Son incondicionales. No les hace falta repasar el servicio meteorológico para programar una actividad relacionada con el fútbol y el Globo.
¡Que importa si llueve, si nieva o si el cemento se parte por el frío y las probabilidades de una una gripe se incrementan! “Hay que gritar, hermano, hay que alentar, esto es hermoso”, dice uno de esos locos lindos que abrazan al plantel como si fueran estrellas de rock, aunque para ellos sean más que eso.
Y quizás sea por eso que representan: los primeros defensores de los colores amados; el blanco y el rojo con ese escudo donde un “Globo” marca el ascenso, la gesta heroica que hoy puede tener una nueva página de gloria. Corren por ellos y por los de afuera, esos que dejan la garganta afónica al cabo de 90 minutos de tensión. Esta relación es así, se alimenta de pequeños gestos, de grandes gestas, de recuerdos imborrables.
“¿Cómo no vamos a acompañar a estos pibes si dan la vida en cada partido?”, justifica otro hincha, con su hijo subido a los hombros (envuelto en gorro, bandera y bufanda, obvio), para no perderse ni una sola postal de la parte más futbolera de este departamento norteño.
¿Qué hoy no van a poder alentar desde las tribunas? ¿Y qué importa? Se van a romper las palmas chabón; las gargantas; van a hacer mil promesas (“voy de rodillas a la Virgen del Challao”, anunció uno ayer); van a sufrir, a gozar a cerrar los ojos para ver lo que allá, en territorio sanjuanino, once muchachos que bien podría ser cualquiera de ellos, defiende con alma y coraje. Esos 166 km. entre el estadio de calle Olascoaga y el barrio de Puyuta, donde se definirá esta historia, no significan nada.

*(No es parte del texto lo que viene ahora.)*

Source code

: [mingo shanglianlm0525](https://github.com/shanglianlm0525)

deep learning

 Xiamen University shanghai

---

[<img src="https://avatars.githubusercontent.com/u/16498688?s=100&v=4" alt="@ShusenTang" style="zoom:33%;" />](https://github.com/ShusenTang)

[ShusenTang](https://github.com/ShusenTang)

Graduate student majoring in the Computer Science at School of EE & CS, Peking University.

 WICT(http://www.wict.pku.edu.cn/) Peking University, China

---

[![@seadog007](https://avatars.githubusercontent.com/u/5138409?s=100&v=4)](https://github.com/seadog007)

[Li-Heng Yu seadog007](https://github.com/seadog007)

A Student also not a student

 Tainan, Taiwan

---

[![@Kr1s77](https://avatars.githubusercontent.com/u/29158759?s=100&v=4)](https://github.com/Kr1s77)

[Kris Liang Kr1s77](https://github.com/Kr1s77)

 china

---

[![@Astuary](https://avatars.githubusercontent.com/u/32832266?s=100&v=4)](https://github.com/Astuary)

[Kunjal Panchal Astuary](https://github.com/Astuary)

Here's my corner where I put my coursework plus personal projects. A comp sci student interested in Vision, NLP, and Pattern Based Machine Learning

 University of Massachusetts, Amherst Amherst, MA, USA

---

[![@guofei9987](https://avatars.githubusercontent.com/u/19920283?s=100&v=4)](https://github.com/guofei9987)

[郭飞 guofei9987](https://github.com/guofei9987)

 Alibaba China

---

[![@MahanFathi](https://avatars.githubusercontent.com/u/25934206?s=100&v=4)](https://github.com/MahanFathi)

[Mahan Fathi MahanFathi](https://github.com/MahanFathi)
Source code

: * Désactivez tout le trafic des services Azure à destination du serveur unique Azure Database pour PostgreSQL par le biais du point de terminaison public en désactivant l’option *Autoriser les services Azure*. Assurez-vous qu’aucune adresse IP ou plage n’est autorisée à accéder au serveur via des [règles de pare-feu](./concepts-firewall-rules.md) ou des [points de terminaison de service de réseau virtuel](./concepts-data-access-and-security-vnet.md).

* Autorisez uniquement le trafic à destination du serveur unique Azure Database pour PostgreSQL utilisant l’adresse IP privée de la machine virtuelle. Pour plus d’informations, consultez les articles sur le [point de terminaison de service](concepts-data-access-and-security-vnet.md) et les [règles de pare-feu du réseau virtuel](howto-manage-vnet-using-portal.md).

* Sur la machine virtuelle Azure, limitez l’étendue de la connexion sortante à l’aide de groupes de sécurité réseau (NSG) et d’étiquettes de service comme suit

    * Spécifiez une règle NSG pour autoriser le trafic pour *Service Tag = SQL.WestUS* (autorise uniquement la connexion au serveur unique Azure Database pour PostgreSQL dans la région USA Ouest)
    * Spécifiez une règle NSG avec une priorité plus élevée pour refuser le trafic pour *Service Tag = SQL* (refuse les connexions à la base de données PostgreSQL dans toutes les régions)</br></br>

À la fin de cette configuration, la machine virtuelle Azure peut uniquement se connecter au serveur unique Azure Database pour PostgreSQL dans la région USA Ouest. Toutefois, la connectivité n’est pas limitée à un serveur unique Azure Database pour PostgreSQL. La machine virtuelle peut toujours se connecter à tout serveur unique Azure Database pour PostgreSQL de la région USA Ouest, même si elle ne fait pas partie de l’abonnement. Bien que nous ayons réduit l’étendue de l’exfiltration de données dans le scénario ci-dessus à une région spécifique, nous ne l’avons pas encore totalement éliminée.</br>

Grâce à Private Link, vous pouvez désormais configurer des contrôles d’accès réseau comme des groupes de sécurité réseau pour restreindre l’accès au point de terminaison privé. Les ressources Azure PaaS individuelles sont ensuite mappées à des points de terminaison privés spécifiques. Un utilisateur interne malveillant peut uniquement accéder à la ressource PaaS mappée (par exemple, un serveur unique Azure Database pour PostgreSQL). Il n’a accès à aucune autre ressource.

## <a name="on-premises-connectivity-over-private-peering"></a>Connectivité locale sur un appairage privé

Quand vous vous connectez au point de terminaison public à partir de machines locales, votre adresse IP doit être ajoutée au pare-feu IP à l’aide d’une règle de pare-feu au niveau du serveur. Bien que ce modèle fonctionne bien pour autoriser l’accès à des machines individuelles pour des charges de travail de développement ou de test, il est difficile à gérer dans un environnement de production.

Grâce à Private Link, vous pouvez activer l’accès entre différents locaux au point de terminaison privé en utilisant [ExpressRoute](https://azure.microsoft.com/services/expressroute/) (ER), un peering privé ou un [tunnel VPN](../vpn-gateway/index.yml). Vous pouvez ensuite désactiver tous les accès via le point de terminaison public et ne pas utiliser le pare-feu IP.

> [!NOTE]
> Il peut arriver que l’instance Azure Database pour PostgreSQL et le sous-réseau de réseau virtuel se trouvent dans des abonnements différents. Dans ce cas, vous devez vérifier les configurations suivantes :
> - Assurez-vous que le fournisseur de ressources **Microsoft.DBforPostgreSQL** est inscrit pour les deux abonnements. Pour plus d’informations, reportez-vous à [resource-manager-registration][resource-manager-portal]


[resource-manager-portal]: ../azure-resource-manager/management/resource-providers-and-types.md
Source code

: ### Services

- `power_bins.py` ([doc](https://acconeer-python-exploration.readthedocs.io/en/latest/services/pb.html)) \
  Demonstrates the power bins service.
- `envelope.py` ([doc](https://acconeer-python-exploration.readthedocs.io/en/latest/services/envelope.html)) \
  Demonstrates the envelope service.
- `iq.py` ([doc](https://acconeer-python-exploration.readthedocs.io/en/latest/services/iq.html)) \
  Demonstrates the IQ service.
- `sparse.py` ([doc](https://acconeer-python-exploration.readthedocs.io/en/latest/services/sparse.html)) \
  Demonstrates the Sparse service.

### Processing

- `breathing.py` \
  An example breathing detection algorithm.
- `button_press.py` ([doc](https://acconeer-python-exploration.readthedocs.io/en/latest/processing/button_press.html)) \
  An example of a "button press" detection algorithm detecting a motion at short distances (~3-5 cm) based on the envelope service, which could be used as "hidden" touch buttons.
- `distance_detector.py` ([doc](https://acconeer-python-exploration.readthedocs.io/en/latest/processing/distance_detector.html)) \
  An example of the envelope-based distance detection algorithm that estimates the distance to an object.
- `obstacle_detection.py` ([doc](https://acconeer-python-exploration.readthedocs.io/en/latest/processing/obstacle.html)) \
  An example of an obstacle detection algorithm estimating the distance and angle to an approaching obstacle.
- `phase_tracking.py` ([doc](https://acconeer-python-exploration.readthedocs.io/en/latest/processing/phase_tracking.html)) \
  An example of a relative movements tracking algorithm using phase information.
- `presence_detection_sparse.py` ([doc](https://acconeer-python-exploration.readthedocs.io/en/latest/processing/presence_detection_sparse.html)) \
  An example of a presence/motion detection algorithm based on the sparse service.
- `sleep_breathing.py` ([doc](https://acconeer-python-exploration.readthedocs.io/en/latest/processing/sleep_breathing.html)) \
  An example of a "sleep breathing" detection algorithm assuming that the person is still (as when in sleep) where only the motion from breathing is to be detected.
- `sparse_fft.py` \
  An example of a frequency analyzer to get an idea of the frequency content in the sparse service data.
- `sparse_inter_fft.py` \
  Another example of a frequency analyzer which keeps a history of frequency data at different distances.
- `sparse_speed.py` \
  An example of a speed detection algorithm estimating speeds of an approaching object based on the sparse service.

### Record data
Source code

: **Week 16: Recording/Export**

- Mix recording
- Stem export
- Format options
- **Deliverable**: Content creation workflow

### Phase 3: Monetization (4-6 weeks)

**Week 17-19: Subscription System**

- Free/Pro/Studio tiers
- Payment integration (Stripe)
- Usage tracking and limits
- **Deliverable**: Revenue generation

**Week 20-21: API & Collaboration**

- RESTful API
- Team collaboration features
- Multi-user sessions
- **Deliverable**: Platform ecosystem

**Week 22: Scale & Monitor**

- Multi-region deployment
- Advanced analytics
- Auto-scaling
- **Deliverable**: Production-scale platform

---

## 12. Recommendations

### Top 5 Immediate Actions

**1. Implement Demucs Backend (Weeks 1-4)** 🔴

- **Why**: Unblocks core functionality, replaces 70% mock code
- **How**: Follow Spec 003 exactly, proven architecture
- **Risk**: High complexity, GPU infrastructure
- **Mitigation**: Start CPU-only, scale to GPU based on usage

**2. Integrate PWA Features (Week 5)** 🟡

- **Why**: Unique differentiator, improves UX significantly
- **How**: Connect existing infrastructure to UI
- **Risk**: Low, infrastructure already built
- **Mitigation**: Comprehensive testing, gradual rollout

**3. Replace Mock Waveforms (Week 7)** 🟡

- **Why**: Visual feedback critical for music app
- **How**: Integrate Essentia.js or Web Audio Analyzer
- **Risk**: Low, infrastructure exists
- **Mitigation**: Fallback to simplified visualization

Atrás empieza a quedar una final perdida por penales (esos que hace unos días permitieron llegar hasta acá). Las lágrimas de aquella vez, de tristeza, hoy son de emoción y el sueño de un escalón más está intacto.
No solo por esos muchachos que elige semana a semana el “Pollo” Videla, ese técnico al que el pueblo lasherino adoptó como propio y al que ayer abrazaban como un verdadero ídolo, sino por esas 8 mil almas que acompañan de local desde los cuatro costados del estadio General San Martín. Acá, en este rincón de Mendoza, queda claro que los de afuera, tanto como los de adentro, juegan.
¿Que un pueblo no puede torcer el destino de un balón hasta hacerlo rebotar en un palo o besar la red? Entonces es probable que usted no sepa nada de pasión y deba darse una vuelta por Las Heras. Dicen que hoy volverá a suceder un hermoso milagro.